+++ MATERIAL SHOWN +++

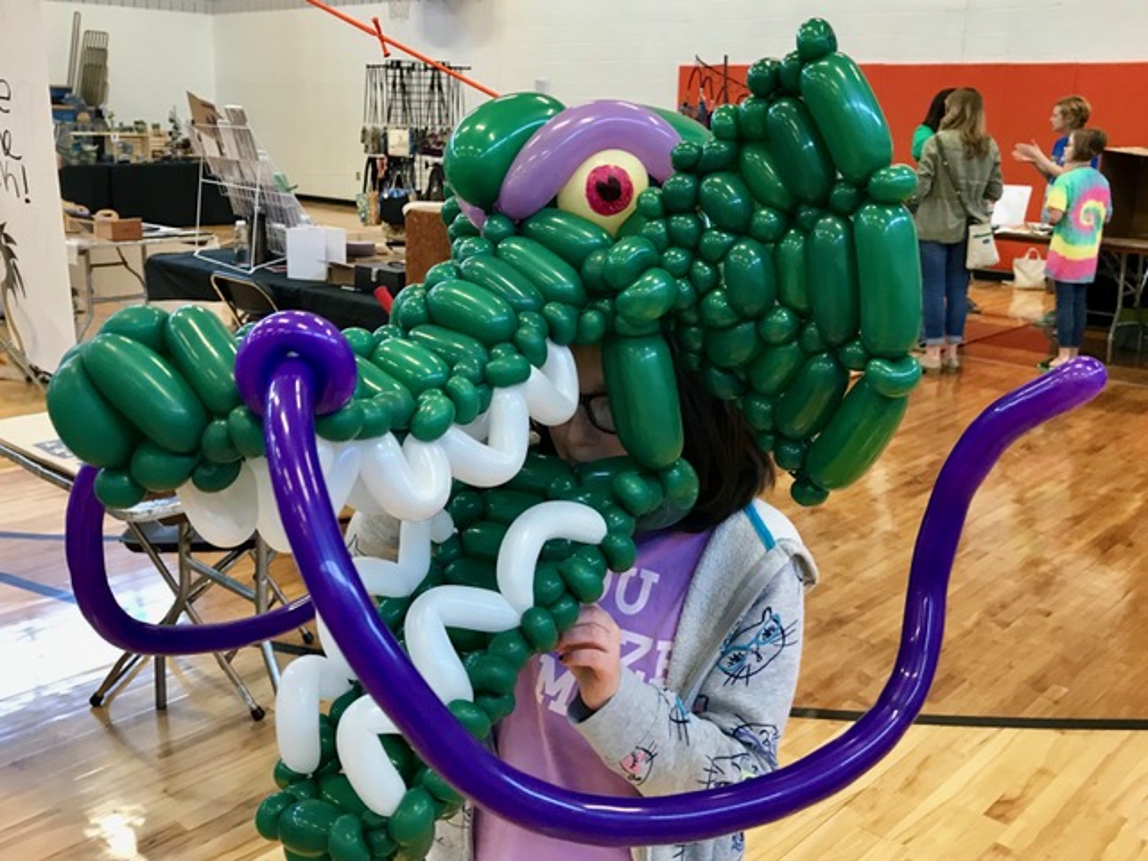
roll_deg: +2.0
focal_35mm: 28
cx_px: 574
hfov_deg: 63.4
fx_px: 929
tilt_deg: -13.3
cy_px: 430
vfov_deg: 49.7
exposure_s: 1/30
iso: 40
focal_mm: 3.99
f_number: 1.8
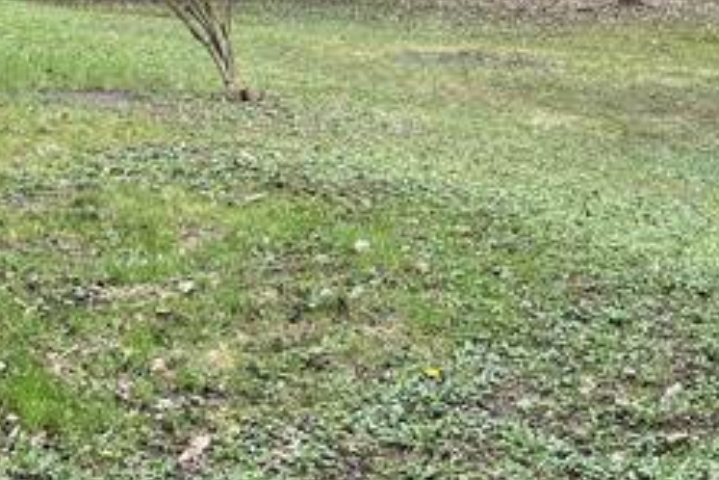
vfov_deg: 14.8
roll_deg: -2.0
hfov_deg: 23.3
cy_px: -200
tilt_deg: +1.8
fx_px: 1737
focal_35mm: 87
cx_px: 442
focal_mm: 5.1
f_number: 1.6
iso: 40
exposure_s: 1/189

+++

**EXERCISE OBJECTIVE**
Beginning with the line that contains "exposure_s: 1/30", reproduce every line through the end of the records above exactly, leaving pictures out.

**THE ANSWER**
exposure_s: 1/30
iso: 40
focal_mm: 3.99
f_number: 1.8
vfov_deg: 14.8
roll_deg: -2.0
hfov_deg: 23.3
cy_px: -200
tilt_deg: +1.8
fx_px: 1737
focal_35mm: 87
cx_px: 442
focal_mm: 5.1
f_number: 1.6
iso: 40
exposure_s: 1/189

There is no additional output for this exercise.